Using Ignitions from a Completed Run for LBP Refinement or Comparison
Below you can see some reasons to select “Use Ignitions From A completed Run”, these include both model refinement and treatment comparison.
- LBP model refinement: You may choose to try a variety of inputs on a given landscape in order to determine a set of inputs that either produces outputs that best reflect expectations based on your experience, or that best meet the needs of your analysis objectives. Selecting Use Ignitions From a Completed Run and varying one input at a time allows you to directly compare various outputs by ensuring that only the input variable you manually change is influencing the change in model outputs (For example, doing repeated runs with varying wind speeds at 15, 20, 25 mph, etc.).

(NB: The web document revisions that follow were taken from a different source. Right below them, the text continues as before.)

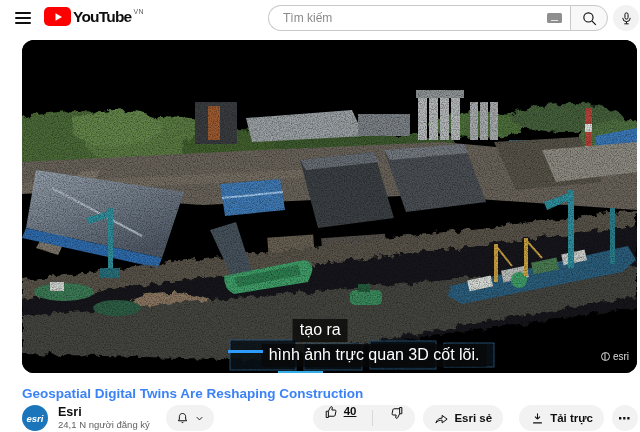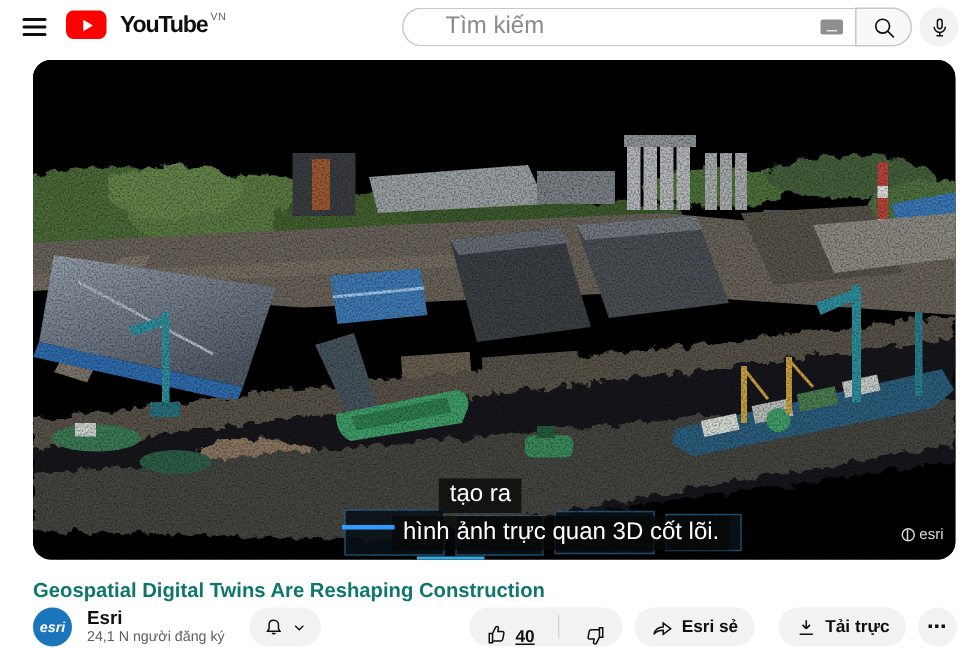--- a/index.html
+++ b/index.html
@@ -9,26 +9,26 @@
     font-family:"Liberation Sans","DejaVu Sans",sans-serif; color:#0f0f0f;
   }
 
   
   .header { position:absolute; left:0; top:0; width:640px; height:36px; background:#fff; }
   .hamburger { position:absolute; left:15px; top:9px; width:20px; height:18px; display:flex; flex-direction:column; justify-content:center; gap:3px; cursor:pointer; }
   .hamburger span { display:block; width:16px; height:1.7px; background:#0f0f0f; border-radius:1px; }
   .logo { position:absolute; left:44px; top:7px; display:flex; align-items:flex-start; cursor:pointer; }
   .logo-badge { width:27px; height:19px; background:#FF0000; border-radius:5px; display:flex; align-items:center; justify-content:center; }
   .logo-badge svg { display:block; }
-  .logo-text { font-size:15.5px; font-weight:bold; letter-spacing:-0.8px; margin-left:9px; line-height:19px; }
+  .logo-text { font-size:15.5px; font-weight:bold; letter-spacing:-0.8px; margin-left:2px; line-height:19px; }
   .logo-region { font-size:7px; color:#606060; margin-left:2px; margin-top:1px; letter-spacing:0.5px; }
 
   .search-wrap { position:absolute; left:268px; top:5px; height:26px; display:flex; }
   .search-box { width:302px; height:26px; border:1px solid #c8c8c8; border-right:none; border-radius:13px 0 0 13px; display:flex; align-items:center; padding:0 8px 0 14px; background:#fff; }
-  .search-input { border:none; outline:none; flex:1; font-size:16px; color:#0f0f0f; background:transparent; font-family:inherit;margin-left:14px; }
+  .search-input { border:none; outline:none; flex:1; font-size:12px; color:#0f0f0f; background:transparent; font-family:inherit; }
   .search-input::placeholder { color:#8a8a8a; }
   .kbd-icon { width:15px; height:10px; background:#8f8f8f; border-radius:1.5px; position:relative; flex:0 0 auto; }
   .kbd-icon::after { content:""; position:absolute; left:4px; right:4px; bottom:2px; height:1.5px; background:#e6e6e6; }
   .search-btn { width:38px; height:26px; border:1px solid #c8c8c8; border-radius:0 13px 13px 0; background:#f8f8f8; display:flex; align-items:center; justify-content:center; cursor:pointer; }
   .mic-btn { position:absolute; left:613px; top:5px; width:26px; height:26px; border-radius:50%; background:#f2f2f2; display:flex; align-items:center; justify-content:center; cursor:pointer; }
 
   
   .player { position:absolute; left:22px; top:40px; width:615px; height:333px; background:#000; border-radius:12px; overflow:hidden; cursor:pointer; }
   .player svg.scene { position:absolute; inset:0; display:block; }
 
@@ -37,32 +37,32 @@
   .subtitle.l2 { left:54%;  transform:translateX(-50%); bottom:6px;margin-left:20px; }
   .accent-bar { position:absolute; z-index:5; }
   .bar1 { left:206px; top:310px; width:35px; height:3px; background:#2e9bff; }
   .bar2 { left:256px; top:331px; width:45px; height:5px; background:#35aee8; }
 
   .watermark { position:absolute; right:8px; bottom:11px; display:flex; align-items:center; gap:3px; color:#fff; opacity:0.85; font-size:10px; z-index:4; }
   .globe { width:9px; height:9px; border-radius:50%; border:1px solid #fff; position:relative; }
   .globe::after { content:""; position:absolute; left:50%; top:0; bottom:0; width:1px; background:#fff; transform:translateX(-50%); }
 
   
-  .vid-title { position:absolute; left:22px; top:386px; width:605px; font-size:13.5px; font-weight:bold; color:#0f766e; }
+  .vid-title { position:absolute; left:22px; top:386px; width:605px; font-size:13.5px; font-weight:bold; color:#3b82f6; }
   .meta-row { position:absolute; left:22px; top:404px; width:616px; height:28px; display:flex; align-items:center; }
   .avatar { width:26px; height:26px; border-radius:50%; background:#1b75bb; color:#fff; display:flex; align-items:center; justify-content:center; font-size:9.5px; font-weight:bold; font-style:italic; flex:0 0 auto; cursor:pointer; }
   .ch-col { margin-left:10px; line-height:1.15; }
   .ch-name { font-size:12.5px; font-weight:bold; }
   .ch-subs { font-size:9.5px; color:#606060; }
   .bell-pill { margin-left:16px; height:26px; background:#f2f2f2; border-radius:13px; display:flex; align-items:center; padding:0 9px; gap:4px; cursor:pointer; flex:0 0 auto; }
   .spacer { flex:1; }
 
   .pill { height:26px; background:#f2f2f2; border-radius:13px; display:flex; align-items:center; padding:0 11px; gap:5px; font-size:11.5px; font-weight:bold; cursor:pointer; flex:0 0 auto; }
   .like-pill { padding:0; }
-  .like-half { display:flex; align-items:flex-end; gap:5px; padding:0 11px; height:100%; cursor:pointer;text-decoration:underline; }
+  .like-half { display:flex; align-items:flex-start; gap:5px; padding:0 11px; height:100%; cursor:pointer;text-decoration:underline; }
   .divider { width:1px; height:16px; background:#d9d9d9; }
   .more-btn { width:26px; height:26px; border-radius:50%; background:#f2f2f2; display:flex; align-items:center; justify-content:center; font-size:13px; font-weight:bold; letter-spacing:1px; cursor:pointer; flex:0 0 auto; }
   .gap8 { width:8px; flex:0 0 auto; }
   svg.ic { display:block; }
 </style>
 </head>
 <body>
 
 <div class="header">
   <div class="hamburger">

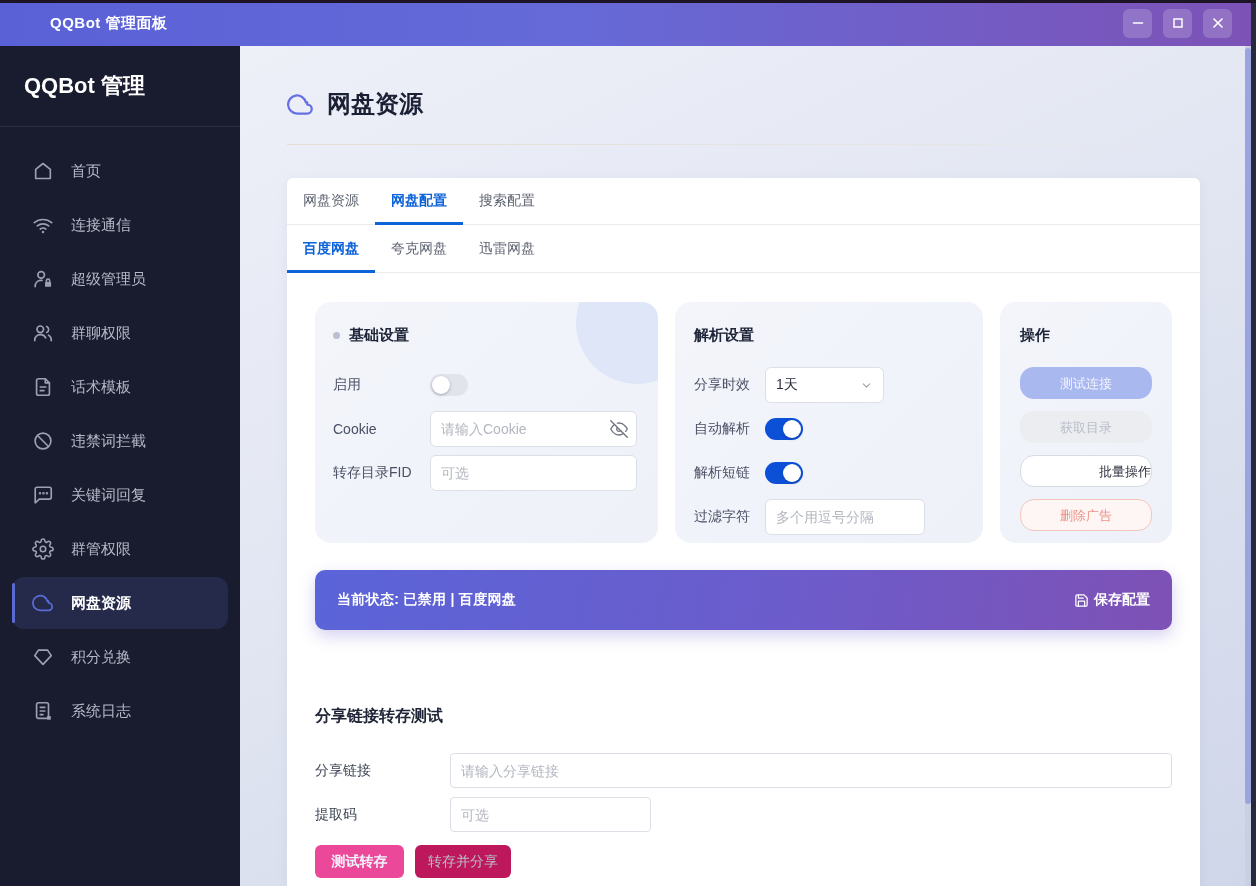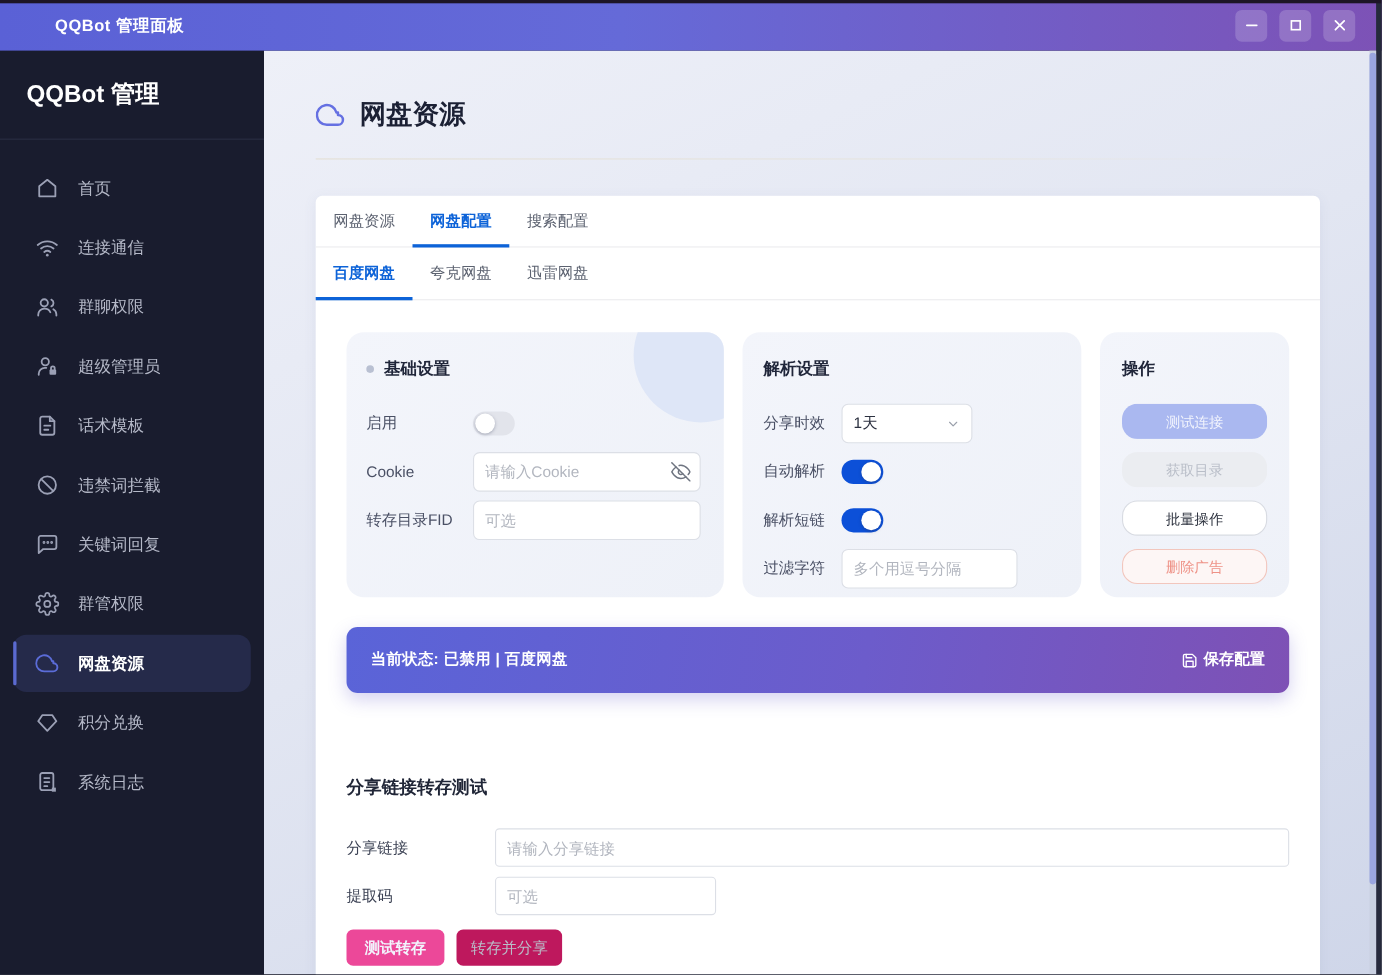--- a/index.html
+++ b/index.html
@@ -95,21 +95,21 @@
   .select-value { font-size:14px; color:#2c3140; }
   .chevron { width:13px; height:13px; color:#9aa0ab; }
   .chevron svg { width:13px; height:13px; display:block; }
   .filter-input { width:160px; }
 
   .abtn { display:block; width:132px; height:32px; border-radius:14px; font-size:13px; text-align:center;
     line-height:32px; margin-bottom:12px; cursor:pointer; border:1px solid transparent;
     font-family:"Liberation Sans", sans-serif; }
   .abtn-test { background:#aab8f0; color:#f2f4fd; }
   .abtn-dir { background:#ebedf1; color:#b9bec8; }
-  .abtn-batch { background:#ffffff; border-color:#d8dbe2; color:#2b303d; }
+  .abtn-batch { background:#ffffff; border-color:#d8dbe2; color:#2b303d;text-align:right; }
   .abtn-ads { background:#fdf6f5; border-color:#f2c6bd; color:#ee9287; }
 
   
   .status-banner { margin:27px 28px 0; height:60px; border-radius:10px;
     background:linear-gradient(100deg,#5a64d8 0%,#6c5ccb 55%,#7e51b5 100%);
     display:flex; align-items:center; justify-content:space-between; padding:0 22px;
     box-shadow:0 6px 16px rgba(100,90,200,.28); }
   .status-text { color:#fff; font-size:14px; font-weight:bold; letter-spacing:.3px; }
   .save-btn { display:flex; align-items:center; gap:5px; color:#fff; font-size:14px; font-weight:bold;
     cursor:pointer; background:none; border:none; font-family:"Liberation Sans", sans-serif; }
@@ -188,38 +188,38 @@
               <path d="M5.8 13a9.5 9.5 0 0 1 12.4 0"></path>
               <path d="M9 16.4a5 5 0 0 1 6 0"></path>
               <line x1="12" y1="19.6" x2="12.01" y2="19.6" stroke-width="2.6"></line>
             </svg>
         </span>
         <span class="nav-label">连接通信</span>
       </li>
       <li class="nav-item">
         <span class="nav-icon">
           <svg viewBox="0 0 24 24" fill="none" stroke="currentColor" stroke-width="1.8" stroke-linecap="round">
+              <circle cx="10" cy="7.5" r="3.6"></circle>
+              <path d="M3.5 20.5v-1a6 6 0 0 1 6-6h1.5"></path>
+              <rect x="14.2" y="15.2" width="6.6" height="5.3" rx="1" fill="currentColor" stroke="none"></rect>
+              <path d="M15.7 15.2v-1.4a1.8 1.8 0 0 1 3.6 0v1.4"></path>
+            </svg>
+        </span>
+        <span class="nav-label">超级管理员</span>
+      </li>
+      <li class="nav-item">
+        <span class="nav-icon">
+          <svg viewBox="0 0 24 24" fill="none" stroke="currentColor" stroke-width="1.8" stroke-linecap="round">
               <circle cx="9" cy="8" r="3.6"></circle>
               <path d="M3 20.5v-.8a6 6 0 0 1 6-6h.5a6 6 0 0 1 5.5 3.6"></path>
               <path d="M16 4.8a3.6 3.6 0 0 1 0 6.6"></path>
               <path d="M18 14.3a6 6 0 0 1 3 5.2v1"></path>
             </svg>
         </span>
         <span class="nav-label">群聊权限</span>
-      </li>
-      <li class="nav-item">
-        <span class="nav-icon">
-          <svg viewBox="0 0 24 24" fill="none" stroke="currentColor" stroke-width="1.8" stroke-linecap="round">
-              <circle cx="10" cy="7.5" r="3.6"></circle>
-              <path d="M3.5 20.5v-1a6 6 0 0 1 6-6h1.5"></path>
-              <rect x="14.2" y="15.2" width="6.6" height="5.3" rx="1" fill="currentColor" stroke="none"></rect>
-              <path d="M15.7 15.2v-1.4a1.8 1.8 0 0 1 3.6 0v1.4"></path>
-            </svg>
-        </span>
-        <span class="nav-label">超级管理员</span>
       </li>
       <li class="nav-item">
         <span class="nav-icon">
           <svg viewBox="0 0 24 24" fill="none" stroke="currentColor" stroke-width="1.8" stroke-linecap="round" stroke-linejoin="round">
               <path d="M14.5 3H7a2 2 0 0 0-2 2v14a2 2 0 0 0 2 2h10a2 2 0 0 0 2-2V7.5Z"></path>
               <path d="M14.5 3v4.5H19"></path>
               <line x1="9" y1="12" x2="15" y2="12"></line>
               <line x1="9" y1="16" x2="13" y2="16"></line>
             </svg>
         </span>

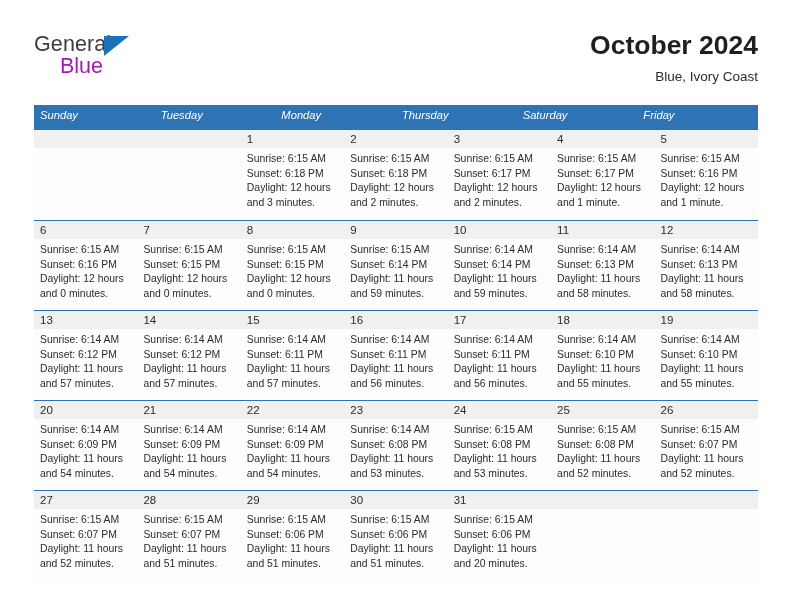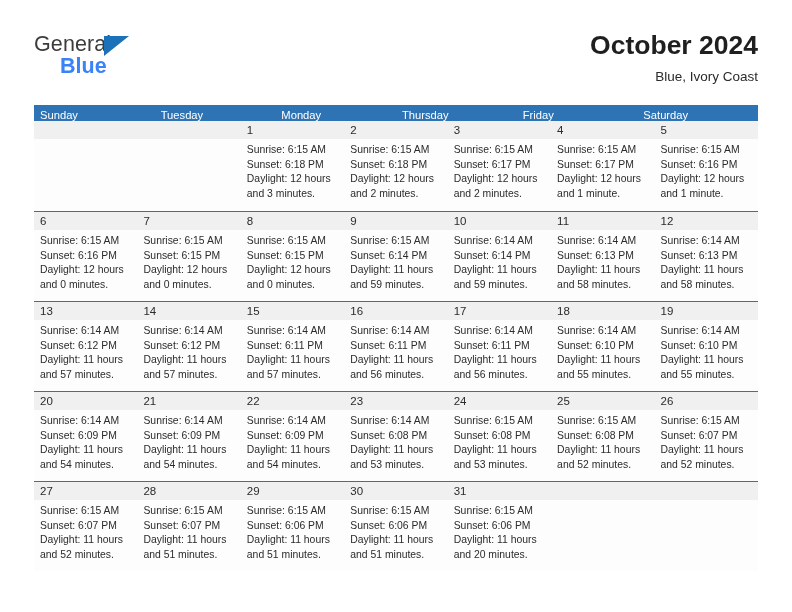--- a/index.html
+++ b/index.html
@@ -55,24 +55,23 @@
     width: 0;
     height: 0;
     border-left: 25px solid #1b72b8;
     border-bottom: 20px solid transparent;
   }
   .logo-blue {
     position: absolute;
     left: 26px;
     top: 22px;
     font-size: 21.5px;
-    color: #3b82f6;
+    color: #a21caf;
     line-height: 24px;
     white-space: nowrap;
-    font-weight: bold;
   }
 
   .title-block {
     position: absolute;
     right: 34px;
     top: 28px;
     text-align: right;
   }
   .month-title {
     font-size: 26.5px;
@@ -94,21 +93,22 @@
     position: absolute;
     left: 34px;
     top: 105px;
     width: 724px;
   }
 
   .weekdays {
     display: flex;
     width: 100%;
     background: #2e74b5;
-    height: 16px;
+    height: 25px;
+    font-style: italic;
   }
   .weekday {
     flex: 1 1 0;
     color: #ffffff;
     font-size: 11.2px;
     line-height: 21px;
     padding-left: 6px;
     box-sizing: border-box;
     white-space: nowrap;
     overflow: hidden;
@@ -173,22 +173,22 @@
     </div>
 
   </div>
 
   <div class="calendar">
     <div class="weekdays">
         <div class="weekday">Sunday</div>
         <div class="weekday">Tuesday</div>
         <div class="weekday">Monday</div>
         <div class="weekday">Thursday</div>
+        <div class="weekday">Saturday</div>
         <div class="weekday">Friday</div>
-        <div class="weekday">Saturday</div>
       </div>
     <div>
         <div class="week">
           <div class="daycell">
             <div class="daynum-band"></div>
             <div class="daylines">
               <div class="dayline"></div>
               <div class="dayline"></div>
               <div class="dayline"></div>
               <div class="dayline"></div>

- Treatment impact on LBP comparison: Once a landscape has been calibrated, you may want to run the same set of inputs over treated and untreated landscapes to evaluate the impacts of the treatments on model outputs. Holding the ignitions consistent between these runs ensures that only the selected landscape (with landscape edits reflecting the proposed treatments) is influencing the change in model outputs.
Choosing your Ignition Set to Use in Comparison Scenarios
First, ensure that the ignition selection for a comparison is robust enough to achieve the recommended “percent of burnable cells burned” threshold of 98% for most of your subsequent run using that ignition set. Generally, choosing a run with a higher number of ignitions (slower spreading fires) will ensure complete analysis coverage.
Here are some steps to compare treatment alternatives using LBP and determine which Ignition Set to use:
- Start by creating an Existing Condition (EC) Landscape.
- Conduct a LBP model run on your EC Landscape.
- Create landscapes for all treatment alternatives (See the landscape editing topics if details are needed).
- Run each of the Edited (Alternative) Landscapes with the Use Random Ignitions option selected, keeping the other inputs (that you established in step 2) the same.
- Determine which of the Edited (Alternative) Landscapes or Existing Landscape required the highest number of fires to achieve LBP run completion.
- Re-run LBP on all the landscapes with the Use Ignitions From a Completed Run option selected, and use the ignition set determined in step 5 (the ignition set from the landscape that required the highest number of fires to complete the run). The quickest way to achieve this is to copy the run identified in step 5, change the input landscape, give the run a new name, and click Run.